What felicity on earth can compare to that of setting out the seeds for a summer vegetable garden in the midst of the gentlest of April showers? It was like a benediction upon my labors and the fruits to follow…if only it could exercise some sway over squash vine borers…
Elizabeth von Arnim says that ‘Humility, and the most patient perseverance, seem almost as necessary in gardening as rain and sunshine, and every failure must be used as a stepping stone to something better.’
How exactingly true is that statement of my experience! Perhaps I’m reaching a point where I can smile more at my mistakes—and they are many! Or perhaps the sweet little successes I’ve had with forget-me-nots and foxgloves take the sting out of old failures. Whatever the case, I must admit, however, to an incapacitating fear after sprinkling compost over all my flower seeds today. Would the richness of it as a covering burn my little seedlings before they’d had half a chance to emerge? Ah, such are the trials of a gardener! I guess I have only to wait and see, which seems like an impossible task at this point. I was already out today checking on the seeds I sowed yesterday!
I’m so pleased with my flower garden…it looks so dainty and tidy and yet so established. I do hope that those white forget-me-nots which promised to bloom through October are respectable plants and keep their word. And I’m in a fever of anticipation over my new Bouncing Bets. Ever since reading of them in Pat of Silver Bush I’ve been dying to grow them. I don’t even know what they look like—I used to call that beloved magenta summer phlox ‘Bouncing Bets’ out of sheer wishful thinking, but now I have them both. And the phlox is giving me every reason to expect Great Things.
I sowed my cosmos and zinnias on the outer beds of my vegetable garden today. I tried to convince myself last year that the petunias, begonias and marigolds I planted in their place really were better and easier to manage, but, while the latter point may hold true, the fact of the matter is that I just missed them too dreadfully. So, for better or for worse, I’ll have my cosmos and zinnias once again running riot through wandering tomato vines and leaning out over the lawn in a most appropriating fashion. As it should be.
Along the back border I sowed sunflowers and marigolds, and in the middles of the outer beds borage and Chinese forget-me-nots—not true myosotis but a very cheerful little imposter that flowers easily in our hot, humid summer. How I crave and cherish those rare flashes of blue!
Yet again, I planted moon vine with my morning glories, though in five or six years I’ve had but one success. But it was sweet enough—those translucent white blooms unfurling with such unearthly fragrance on summer evenings—to make me try once more.
I’m quite cocky over my foxgloves. I hate to harp on them, but they really are majestic. I think I’ve earned my bragging rights, the way I hovered over them last winter in the basement and nursed them through a long hot summer in little pots on my tree-shaded patio. Their present beauty—pink, white and mauve stakes against the picket fence and flanked with lavender–is enough to make me want to start some more in the basement this very instant.
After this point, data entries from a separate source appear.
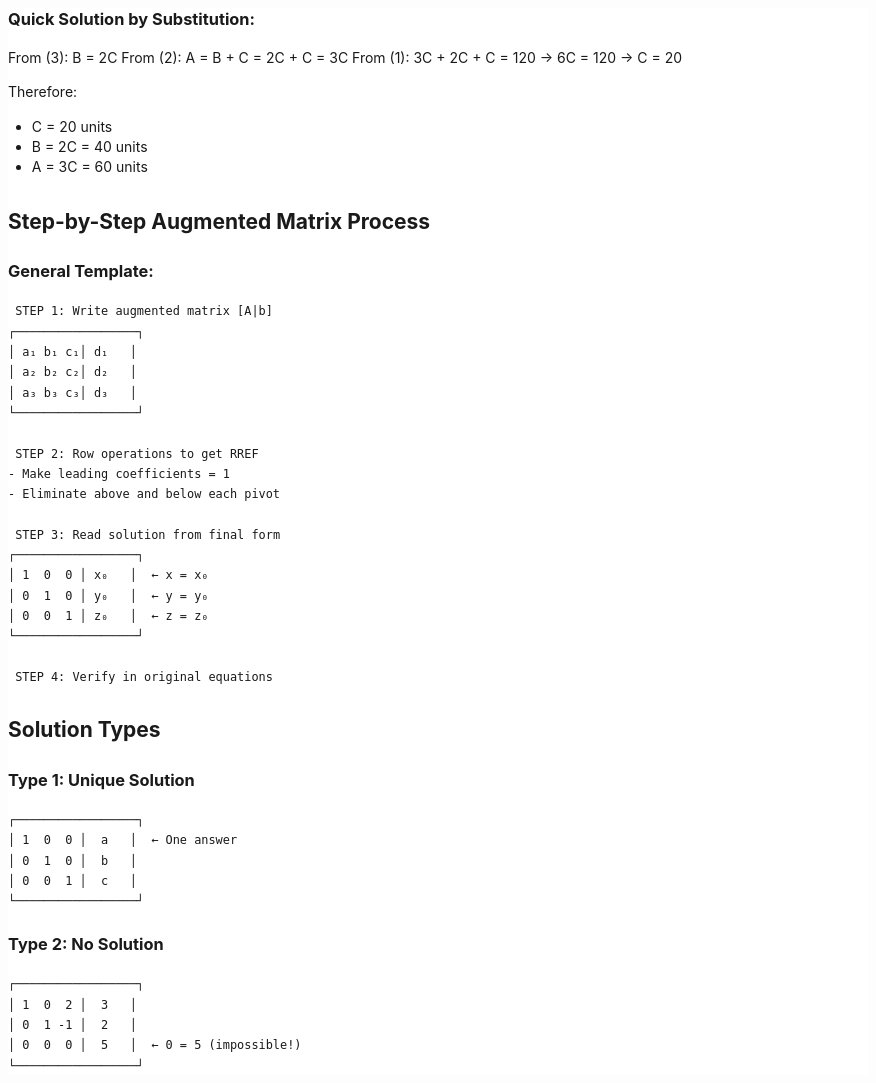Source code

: ### Quick Solution by Substitution:
From (3): B = 2C
From (2): A = B + C = 2C + C = 3C
From (1): 3C + 2C + C = 120 → 6C = 120 → C = 20

Therefore:
- C = 20 units
- B = 2C = 40 units  
- A = 3C = 60 units

## Step-by-Step Augmented Matrix Process

### General Template:

```
 STEP 1: Write augmented matrix [A|b]
┌─────────────────┐
│ a₁ b₁ c₁│ d₁   │
│ a₂ b₂ c₂│ d₂   │
│ a₃ b₃ c₃│ d₃   │
└─────────────────┘

 STEP 2: Row operations to get RREF
- Make leading coefficients = 1
- Eliminate above and below each pivot

 STEP 3: Read solution from final form  
┌─────────────────┐
│ 1  0  0 │ x₀   │  ← x = x₀
│ 0  1  0 │ y₀   │  ← y = y₀
│ 0  0  1 │ z₀   │  ← z = z₀
└─────────────────┘

 STEP 4: Verify in original equations
```

## Solution Types

### Type 1: Unique Solution 
```
┌─────────────────┐
│ 1  0  0 │  a   │  ← One answer
│ 0  1  0 │  b   │
│ 0  0  1 │  c   │
└─────────────────┘
```

### Type 2: No Solution 
```
┌─────────────────┐
│ 1  0  2 │  3   │
│ 0  1 -1 │  2   │
│ 0  0  0 │  5   │  ← 0 = 5 (impossible!)
└─────────────────┘
```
It happens every year. March gives way to April, and I wake up one morning and see that a miracle has transpired, overnight, as it were. And every year I am unflinchingly convinced that no spring has ever been as gorgeous as this one. ‘How could it have been?’ I ask myself. If it were, we’d spend all of the rest of the year pining for its charms. But one glance through my journals reminds me that the God who masterfully blends our love of the familiar with our passion for change has outdone Himself every year since spring ever was.